• _Information given_:
________________________
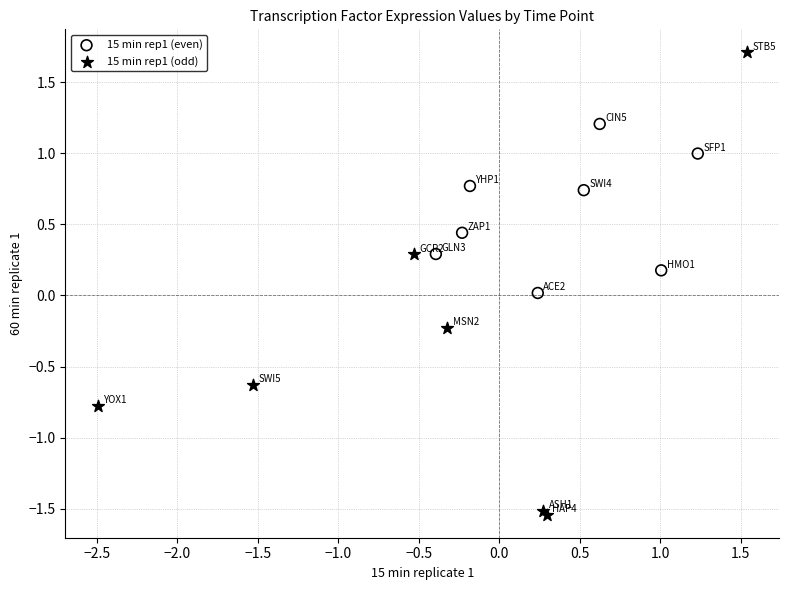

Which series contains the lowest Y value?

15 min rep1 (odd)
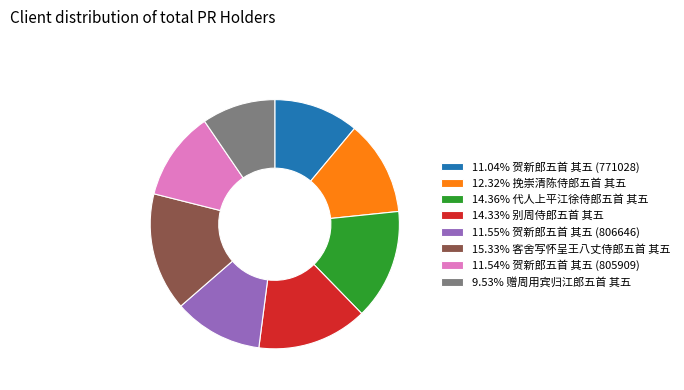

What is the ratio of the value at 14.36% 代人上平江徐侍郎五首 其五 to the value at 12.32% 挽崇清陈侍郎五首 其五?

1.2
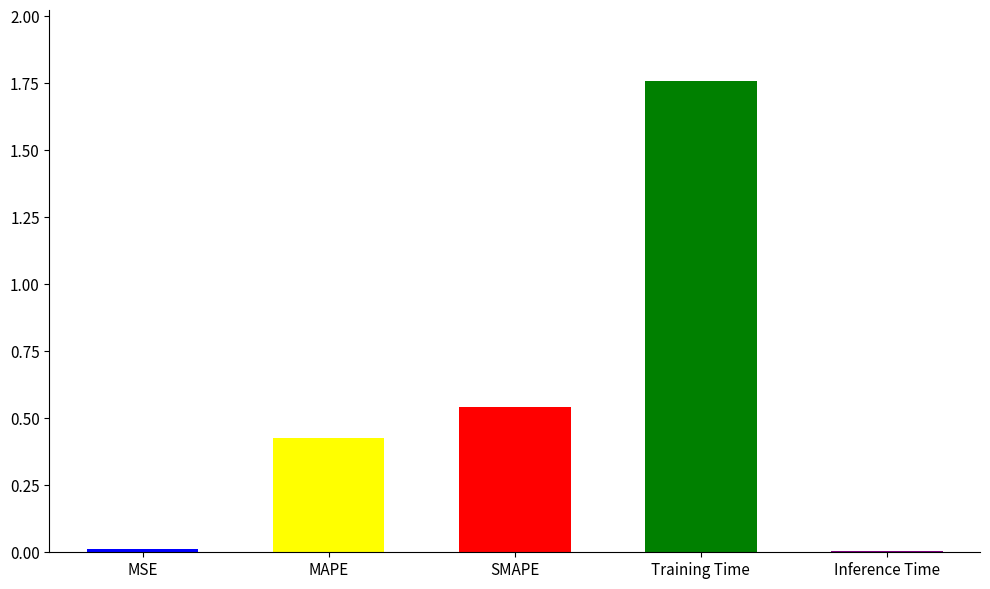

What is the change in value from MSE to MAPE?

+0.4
________________________
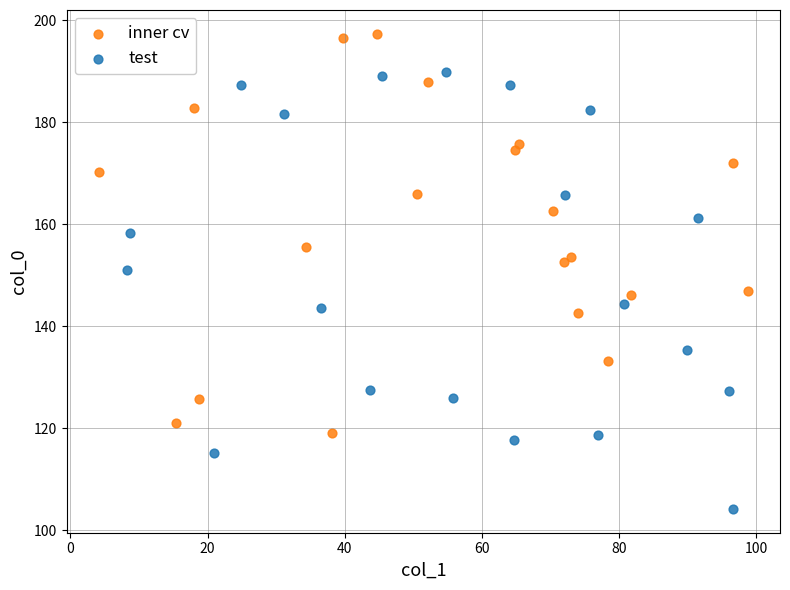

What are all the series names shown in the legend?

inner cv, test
________________________
• _What needs to be done_: Please recast the lines as a Markdown table with the columns Row and Line, starting at the line that contains "What is the ratio" and stopping after the line that contains "What is the change in value from MSE to MAPE?". Number each row, and leave out blank lines and pictures.

• _Problem solution_:
| Row | Line |
|---|---|
| 1 | What is the ratio of the value at 14.36% 代人上平江徐侍郎五首 其五 to the value at 12.32% 挽崇清陈侍郎五首 其五? |
| 2 | 1.2 |
| 3 | What is the change in value from MSE to MAPE? |